🤖 AI Summary
This study addresses the performance limitations in credit card fraud detection caused by the scarcity, high cost, and imbalanced distribution of fraudulent samples. To overcome these challenges, the authors propose a Combinatorial Fusion Analysis (CFA) framework during validation that searches for an optimal subset among seven base classifiers—including Random Forest, XGBoost, and LightGBM—and integrates them via a Diversity-Enhanced Fusion Weighted Scoring (DEF WtScore) strategy. By treating CFA as a model selection and weighting mechanism rather than full ensemble fusion, the approach effectively mitigates information leakage. Evaluation employs an unbiased 60/20/20 data split and Bootstrap confidence intervals. On the IEEE-CIS dataset, the method achieves an AUC-ROC of 0.9405, AUPRC of 0.6699, and F1-score of 0.6373, significantly outperforming the best individual model, soft voting, and stacking ensembles.
📝 Abstract
Credit-card fraud detection is difficult because fraudulent transactions are rare, costly, and unevenly distributed. Strong gradient-boosted tree models already perform well on structured transaction data, so the value of another fusion method is not obvious. This paper examines whether Combinatorial Fusion Analysis (CFA), which searches over model subsets and rank-score fusion rules, can still add value on the IEEE-CIS Fraud Detection benchmark. Using a leakage-free 60/20/20 train/validation/test protocol, we evaluate 480 fusion configurations built from seven base classifiers.
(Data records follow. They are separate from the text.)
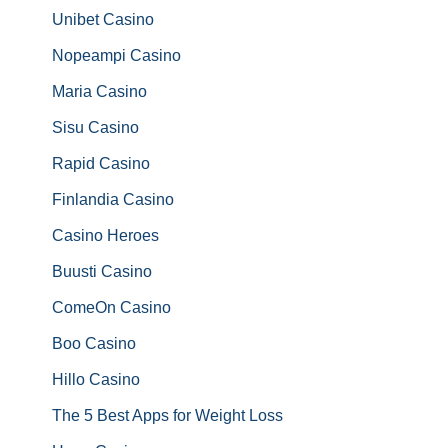
Unibet Casino
Nopeampi Casino
Maria Casino
Sisu Casino
Rapid Casino
Finlandia Casino
Casino Heroes
Buusti Casino
ComeOn Casino
Boo Casino
Hillo Casino
The 5 Best Apps for Weight Loss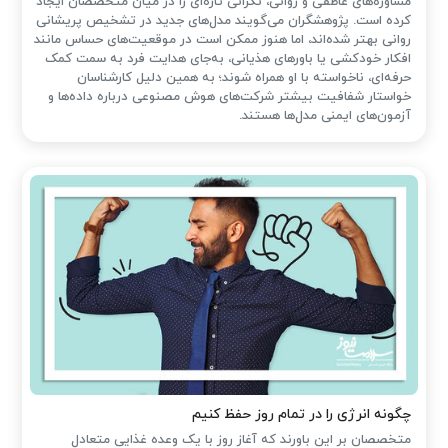
مشاوره‌های عاطفی و روانی، نگرانی تازه‌ای را در میان متخصصان ایجاد
کرده است. پژوهشگران می‌گویند مدل‌های جدید در تشخیص پریشانی
روانی بهتر شده‌اند، اما هنوز ممکن است در موقعیت‌های حساس مانند
افکار خودکشی یا باورهای هذیانی، به‌جای هدایت فرد به سمت کمک
حرفه‌ای، ناخواسته با او همراه شوند؛ به همین دلیل کارشناسان
خواستار شفافیت بیشتر شرکت‌های هوش مصنوعی درباره داده‌ها و
آزمون‌های ایمنی مدل‌ها هستند.
چگونه انرژی را در تمام روز حفظ کنیم
متخصصان بر این باورند که آغاز روز با یک وعده غذایی متعادل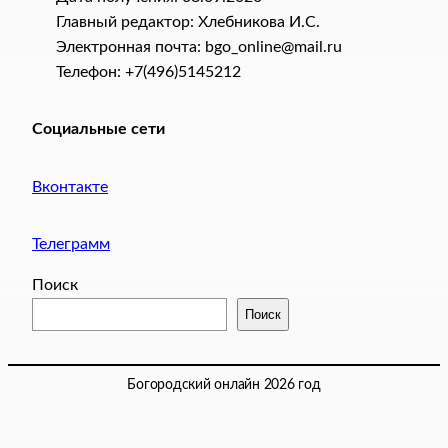
Главный редактор: Хлебникова И.C.
Электронная почта: bgo_online@mail.ru
Телефон: +7(496)5145212
Социальные сети
Вконтакте
Телеграмм
Поиск
Поиск
Богородский онлайн 2026 год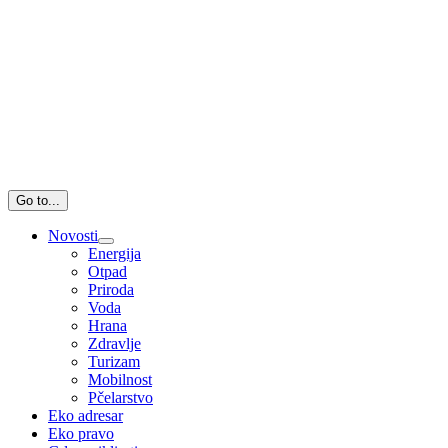
Go to...
Novosti
Energija
Otpad
Priroda
Voda
Hrana
Zdravlje
Turizam
Mobilnost
Pčelarstvo
Eko adresar
Eko pravo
The best test-set result comes from diversity-weighted score fusion of Random Forest, XGBoost, and LightGBM (DEF WtScore), with AUC-ROC = 0.9405, AUPRC = 0.6699, and F1 = 0.6373. Bootstrap confidence intervals from 1,000 resamples show that the gains over the strongest single model exclude zero for all three metrics. CFA matches soft voting on AUC-ROC, improves AUPRC and F1, and outperforms stacking in this setting. A CTGAN augmentation experiment gives a negative result: synthetic fraud samples degrade both individual models and CFA. Overall, CFA is most useful here not as a way to combine every classifier, but as a validation-stage method for choosing a small, complementary subset and assigning diversity-aware weights.